**Collected data**
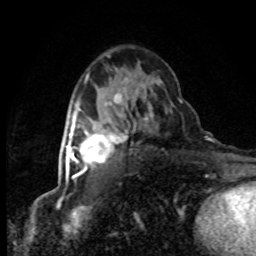
Breast MRI (dynamic contrast-enhanced), one axial slice; slice 49 of 80 in the series (ordered by position); cropped to one breast; dynamic contrast-enhanced series, time point 2 of 8 at this slice position (early post-contrast); 1.5 T; TE 4.2 ms, TR 7.1 ms; 256 × 256 image matrix, field of view 145 × 145 mm. Female patient.
Annotated regions visible in this slice (semi-automatic segmentation, software-assisted and operator-edited):
- enhancing-tissue mask used for the functional tumour volume (all voxels passing the contrast-enhancement thresholds inside the analysis volume; usually the tumour): box from (x=64, y=119) to (x=121, y=179) px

**Task brief**
When you reach the line containing "Annotated regions visible" in the listing, transcribe it and every line after it exactly, through the last line, and add nothing.

**Finished task**
Annotated regions visible in this slice (semi-automatic segmentation, software-assisted and operator-edited):
- enhancing-tissue mask used for the functional tumour volume (all voxels passing the contrast-enhancement thresholds inside the analysis volume; usually the tumour): box from (x=64, y=119) to (x=121, y=179) px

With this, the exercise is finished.